DECADÊNCIA E PRESCRIÇÃO

Uma breve análise de suas origens e características

Decadência

Derivado do latim medieval decadentia, de cadere, quer dizer perecer, cair, cessar, parar. Pode ser considerado, em razão de seu sentido primitivo, como o estado de tudo aquilo que perece.

Verifica-se que a terminologia jurídica emprega a expressão decadência com o evidente propósito de demonstrar o perecimento de um direito, naturalmente por decurso de um prazo legal para que fosse exercitado.

Em exposição abreviada, consiste a decadência no perecimento (ou na queda) de um direito, por não ter o seu exercício no prazo fixado em lei.

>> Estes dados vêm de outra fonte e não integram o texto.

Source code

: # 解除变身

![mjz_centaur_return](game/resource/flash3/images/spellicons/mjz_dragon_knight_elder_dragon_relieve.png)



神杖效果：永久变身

Compreende a decadência a perda dos prazos de direito e das dilações judiciais, ou do tempo no qual deve a parte praticar os atos, sob pena de não mais poder exercê-los.

Não se pode afastar que há certa analogia com a prescrição, tanto que têm elementos comuns: Inércia e tempo.

Na decadência a inércia refere-se ao exercício do direito, de sorte que, para a eficácia dele é preciso que ocorra dentro de um prazo marcado.

Na prescrição a inércia é relativa ao exercício da ação ou da demanda, no curso do prazo que é fixado desde o nascimento dessa ação que, normalmente, é posterior ao nascimento do direito, a fim de que sejam operados os efeitos legais.

Sintetizando:

A prescrição pressupõe a existência de um direito que, para ser garantido, persegue a proteção judicial, enquanto não extinguir a ação pelo prazo que pode ser reivindicada. O direito é efetivo e não está subordinado ao exercício para integrar-se ao patrimônio de seu titular. Então, o que prescreve é o direito de agir (desde que a ação não seja intentada no prazo legal).

A decadência impede que o direito assegurado seja reafirmado pela falta do exercício que era preciso. Nota-se que, apenas quando o direito ou a faculdade de agir, está subordinado à condição do exercício no prazo legal, é que se pode admitir a decadência pela omissão do titular do direito. Faz perecer o próprio direito não afirmado pelo exercício.

Pontes de Miranda cita, de Venzi, distinção que merece ser transcrita pela clareza:

“A prescrição pressupõe um direito já adquirido e que se perde com o não exercício; a decadência pressupõe um direito que se pode adquirir, agindo em certo tempo que, transcorrido inteiramente, impede a aquisição do direito.”

Também na posição adotada por Clóvis Bevilácqua:

“O Código Civil não distinguiu a prescrição dos prazos extintivos, que operam a decadência ou caducidade dos direitos. No entanto, a doutrina estabelece diferenças entre as duas figuras jurídicas. O prazo extintivo opera a decadência do direito, objetivamente, porque o direito é conferido para ser usado num determinado prazo; se não for exercido, extingue-se. Não se suspende nem se interrompe o prazo; corre contra todos, e é fatal. Termina na hora preestabelecida.”

São, sem dúvida, institutos – prescrição e decadência – afins e sem traços profundos que possam estremá-los, uma vez que apenas a circunstância da decadência atingir ao próprio direito, de forma direta, fato que não se dá na prescrição, é que está em evidência.